> Problem
Find each line in the material that contains the word "name" and copy those lines in full.

begin

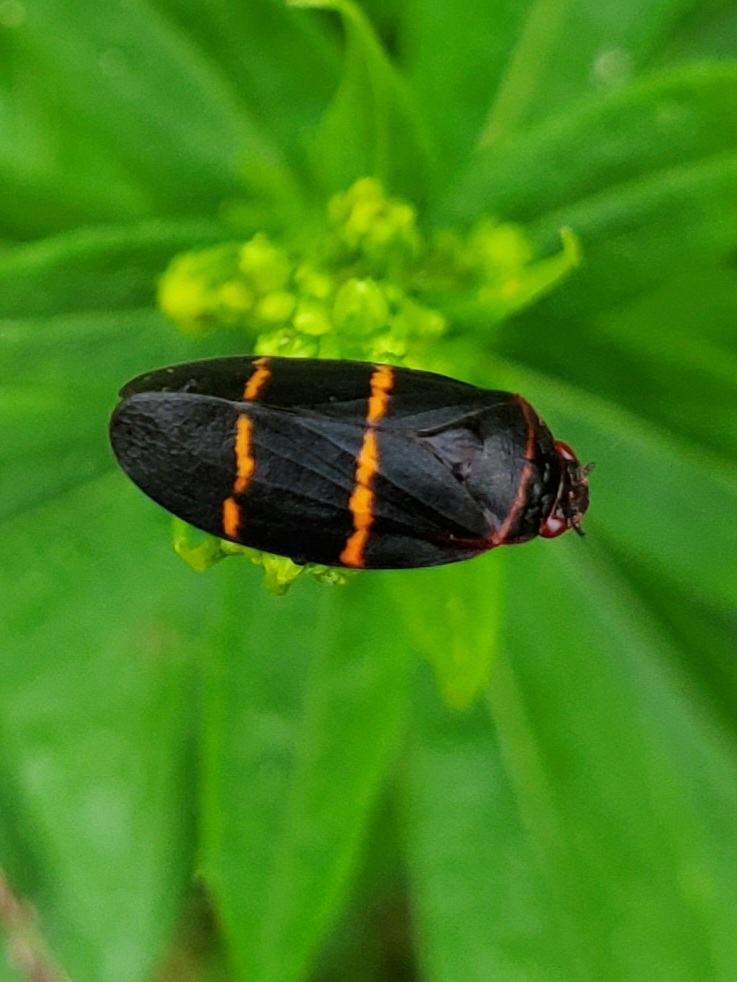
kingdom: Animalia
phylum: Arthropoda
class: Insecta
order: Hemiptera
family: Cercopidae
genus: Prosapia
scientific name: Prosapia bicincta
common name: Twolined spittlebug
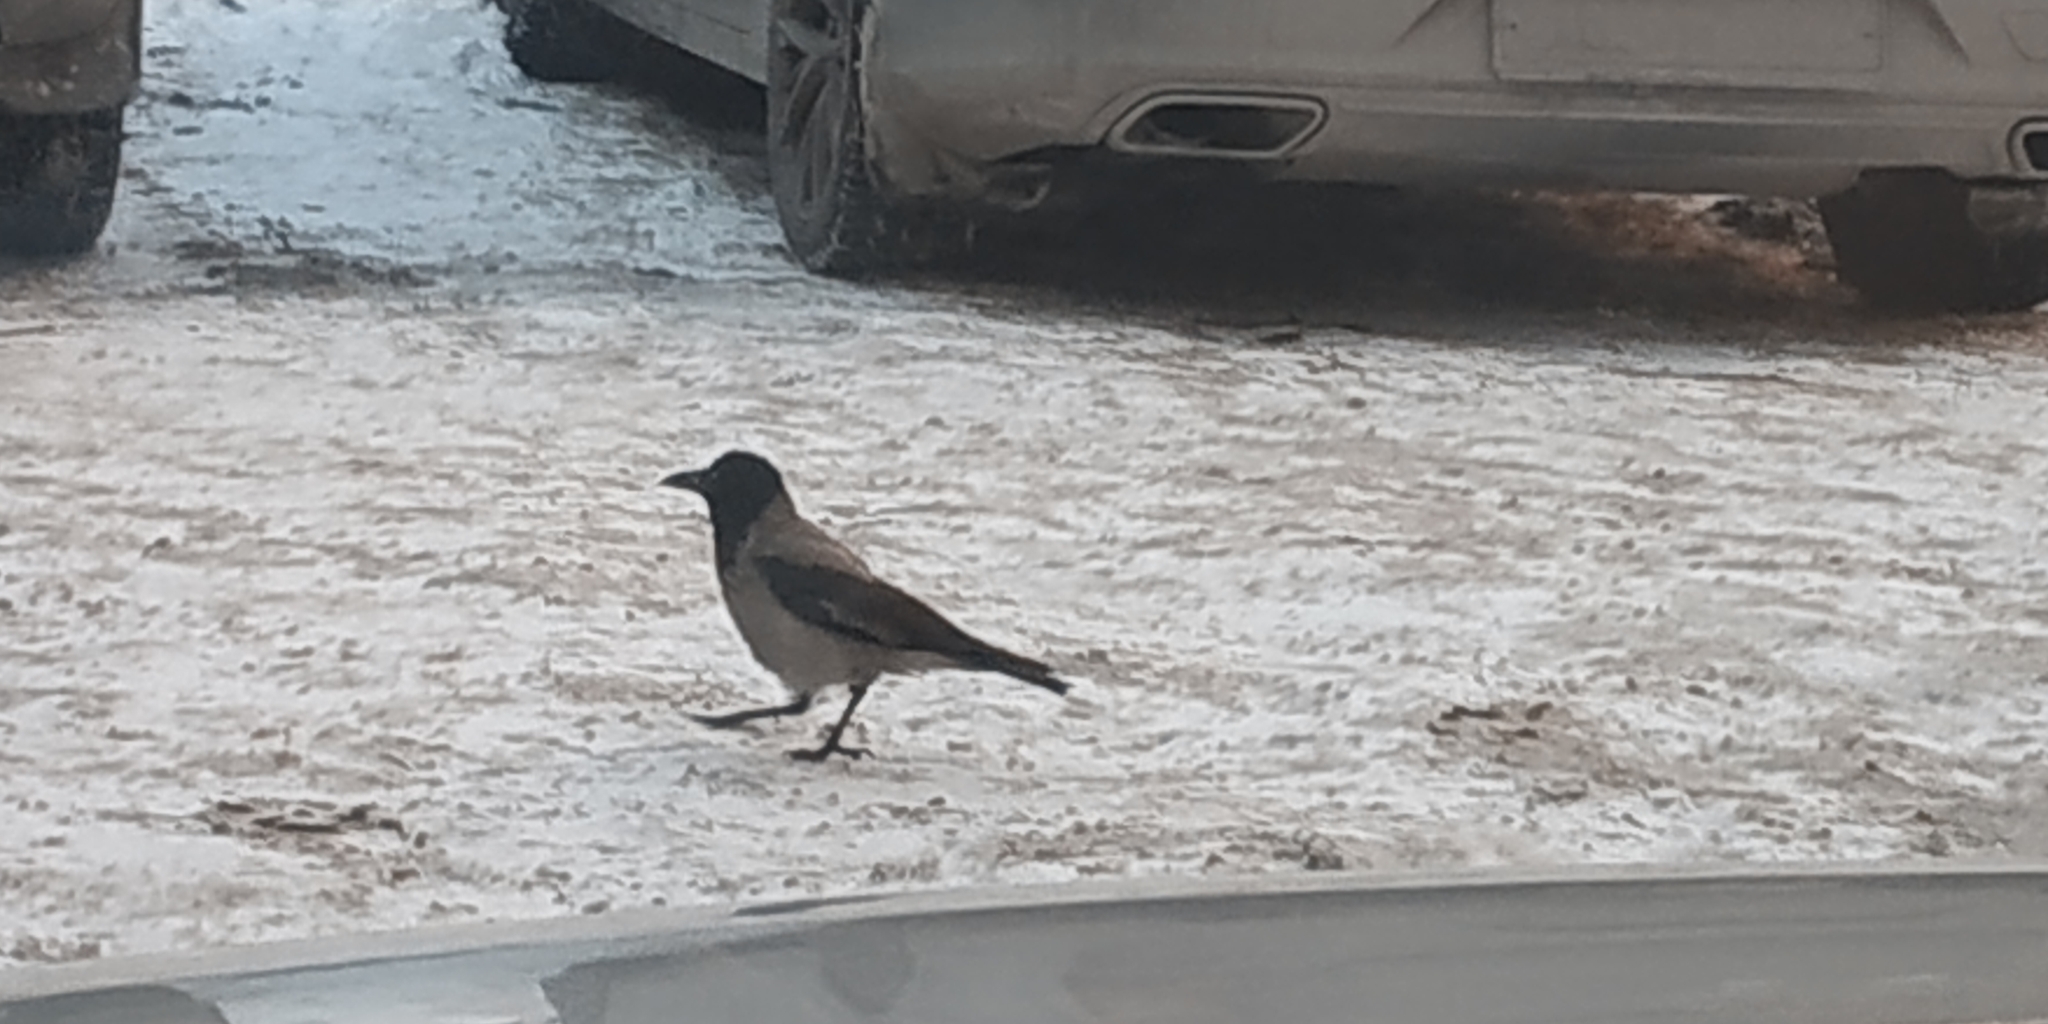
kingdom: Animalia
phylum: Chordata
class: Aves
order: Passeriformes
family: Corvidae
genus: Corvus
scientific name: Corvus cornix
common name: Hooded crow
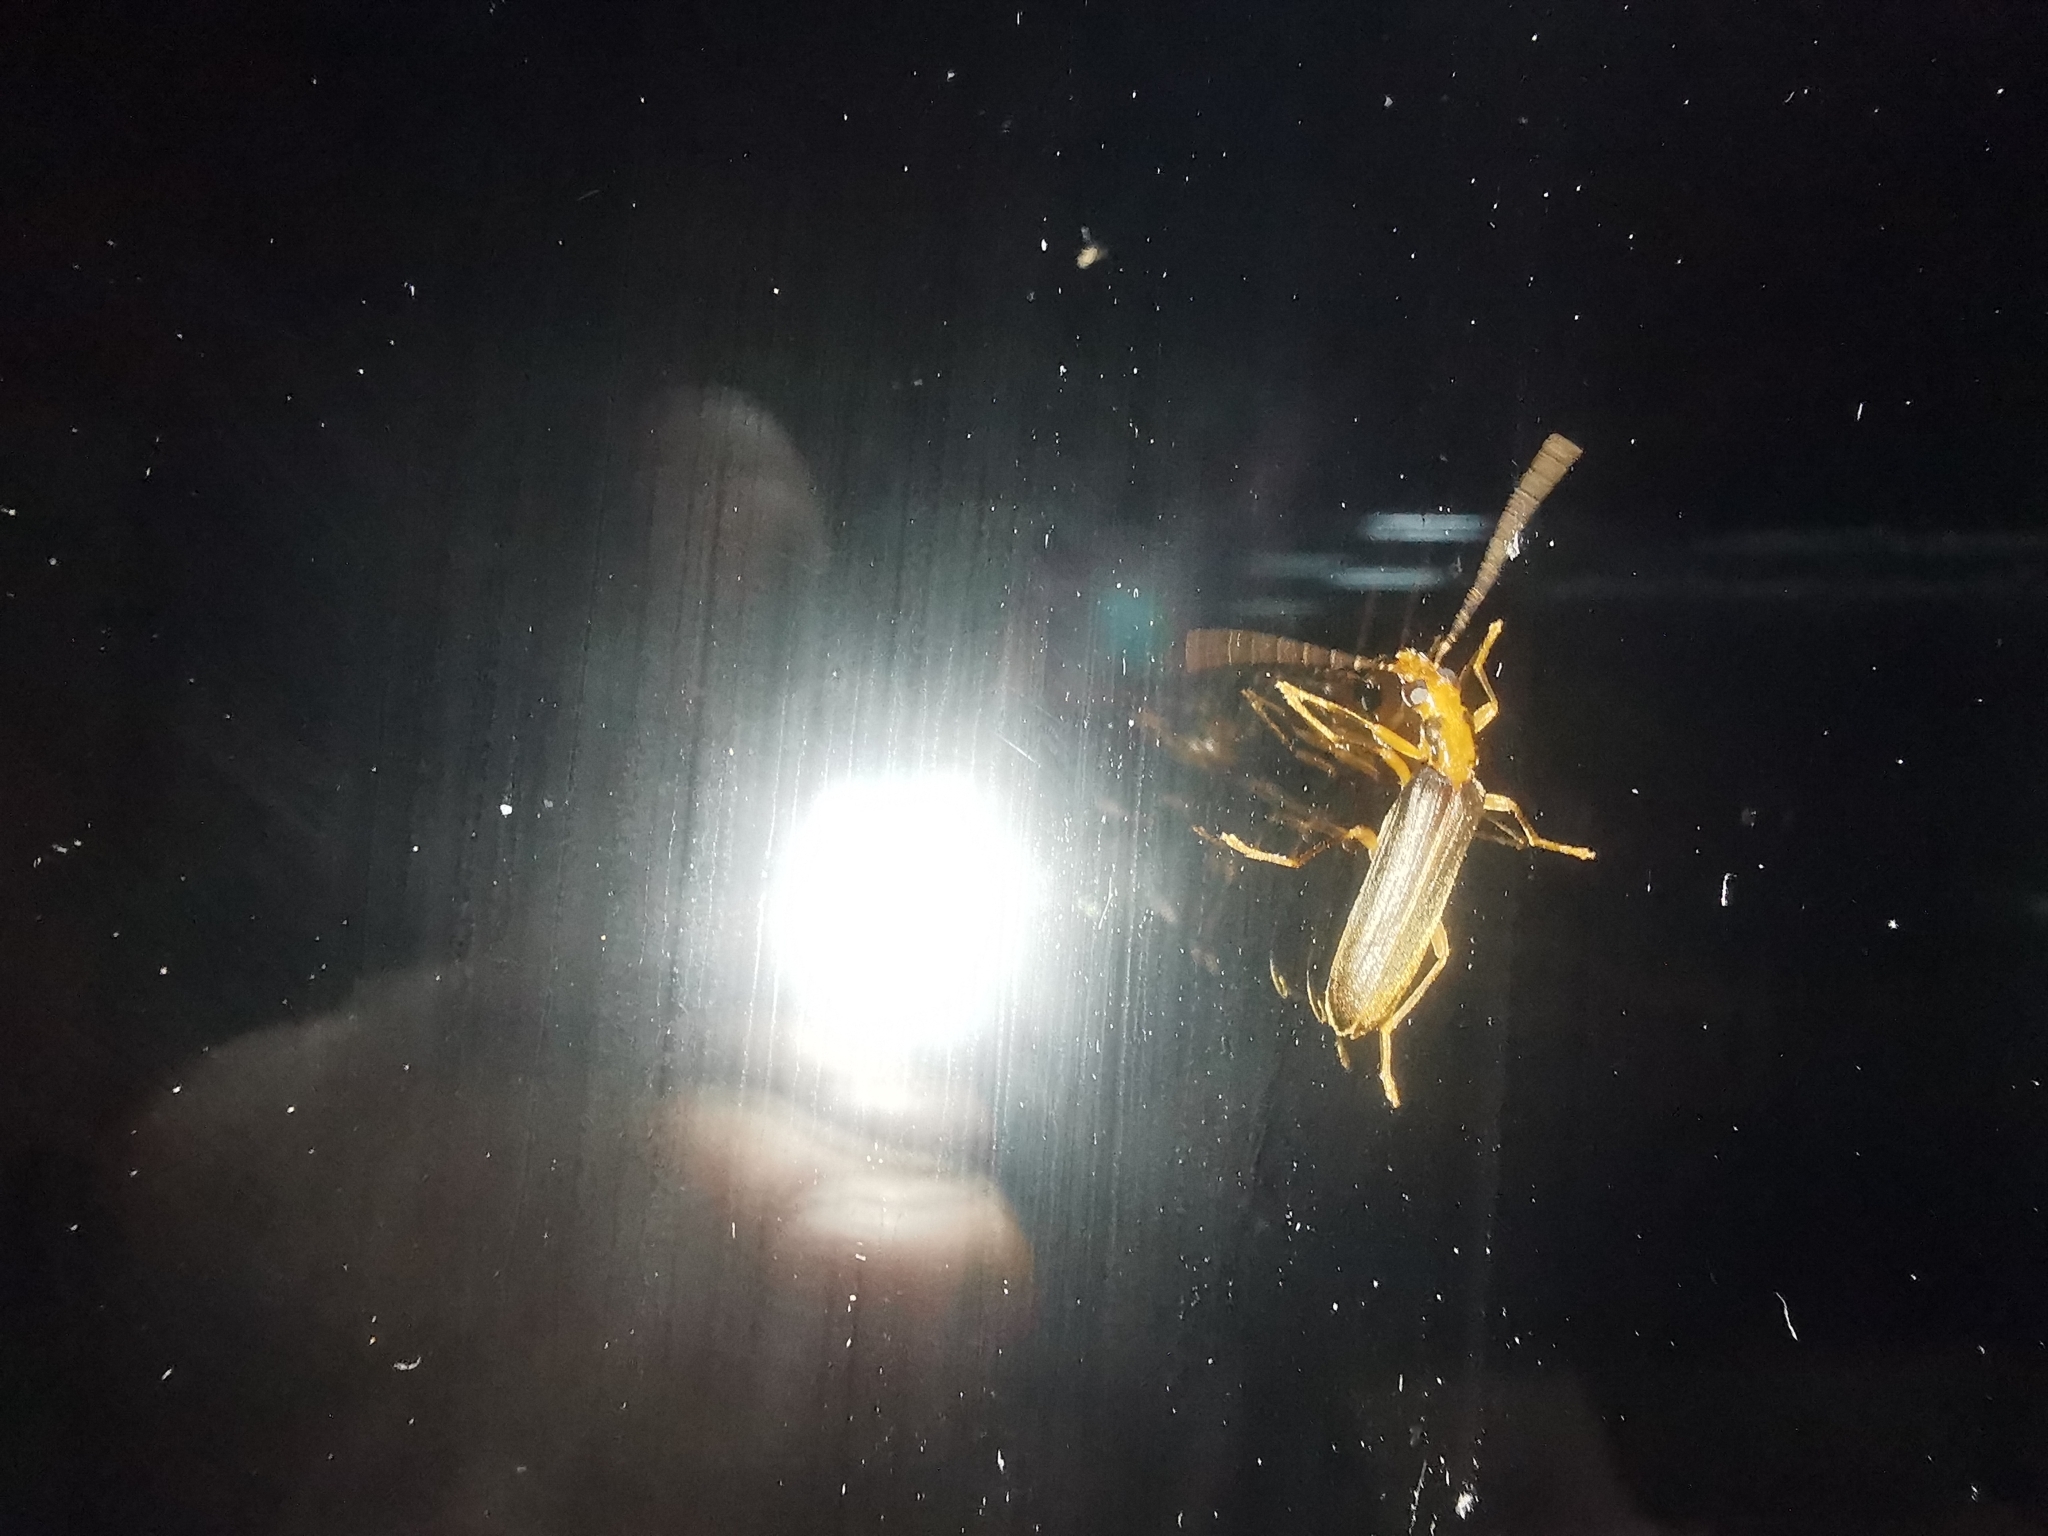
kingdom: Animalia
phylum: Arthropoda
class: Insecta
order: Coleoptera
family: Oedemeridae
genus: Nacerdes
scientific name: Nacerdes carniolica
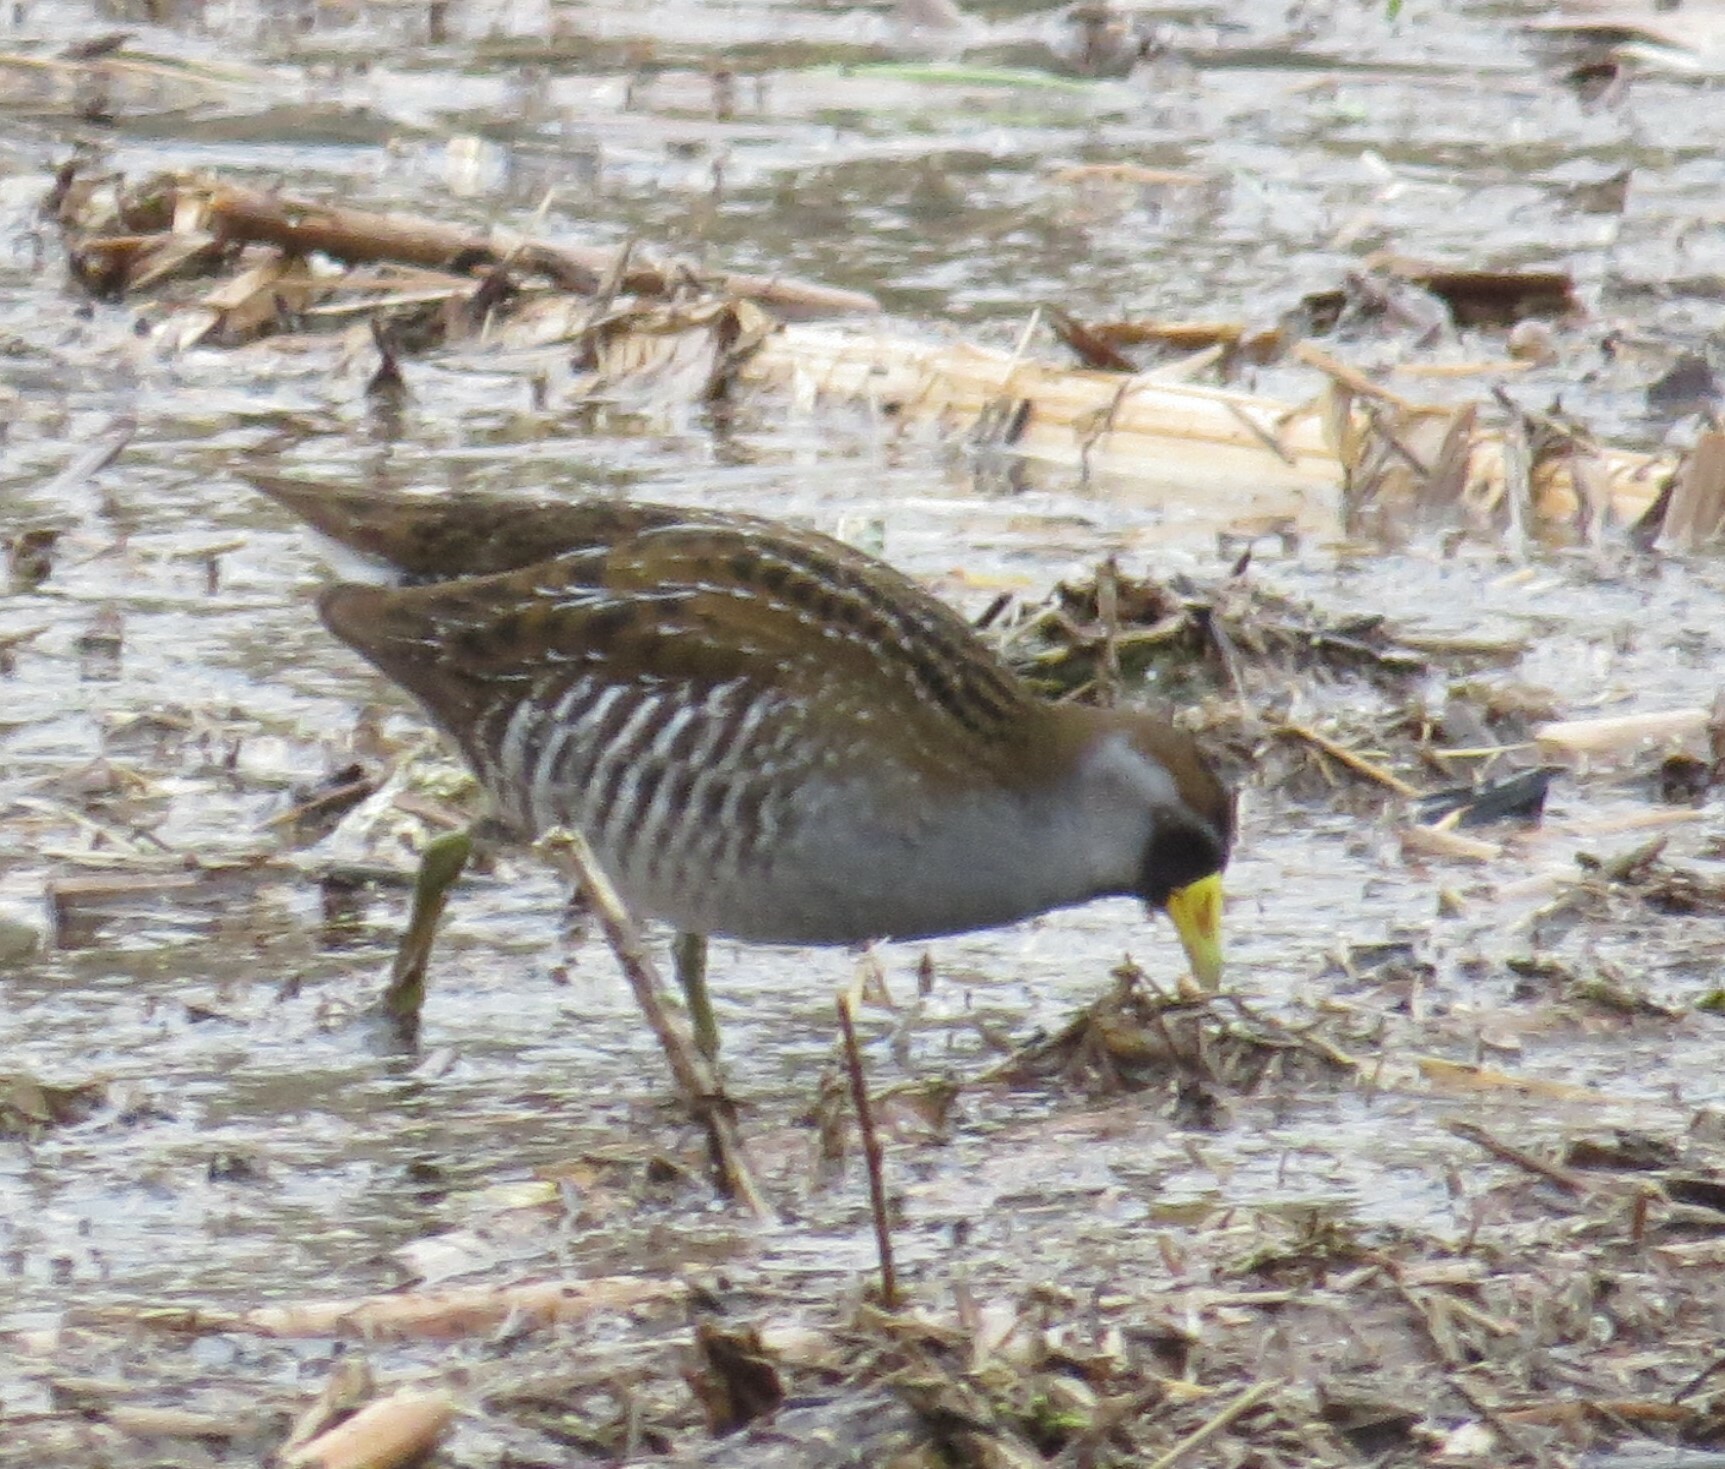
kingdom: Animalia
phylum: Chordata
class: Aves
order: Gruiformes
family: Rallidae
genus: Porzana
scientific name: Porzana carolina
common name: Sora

end

> Full solution
scientific name: Prosapia bicincta
common name: Twolined spittlebug
scientific name: Corvus cornix
common name: Hooded crow
scientific name: Nacerdes carniolica
scientific name: Porzana carolina
common name: Sora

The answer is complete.